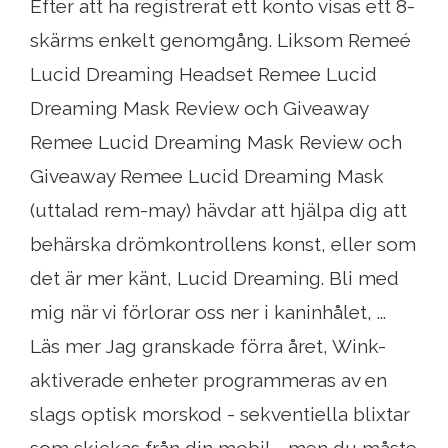
Efter att ha registrerat ett konto visas ett 8-
skärms enkelt genomgång. Liksom Remeé
Lucid Dreaming Headset Remee Lucid
Dreaming Mask Review och Giveaway
Remee Lucid Dreaming Mask Review och
Giveaway Remee Lucid Dreaming Mask
(uttalad rem-may) hävdar att hjälpa dig att
behärska drömkontrollens konst, eller som
det är mer känt, Lucid Dreaming. Bli med
mig när vi förlorar oss ner i kaninhålet, ...
Läs mer Jag granskade förra året, Wink-
aktiverade enheter programmeras av en
slags optisk morskod - sekventiella blixtar
som skickas från din mobil - men du måste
------------------------
### Work instructions
Print every line from the one that contains "(uttalad rem-may) hävdar att hjälpa dig att" to the end of the records, exactly as written, and nothing more.

### Response
(uttalad rem-may) hävdar att hjälpa dig att
behärska drömkontrollens konst, eller som
det är mer känt, Lucid Dreaming. Bli med
mig när vi förlorar oss ner i kaninhålet, ...
Läs mer Jag granskade förra året, Wink-
aktiverade enheter programmeras av en
slags optisk morskod - sekventiella blixtar
som skickas från din mobil - men du måste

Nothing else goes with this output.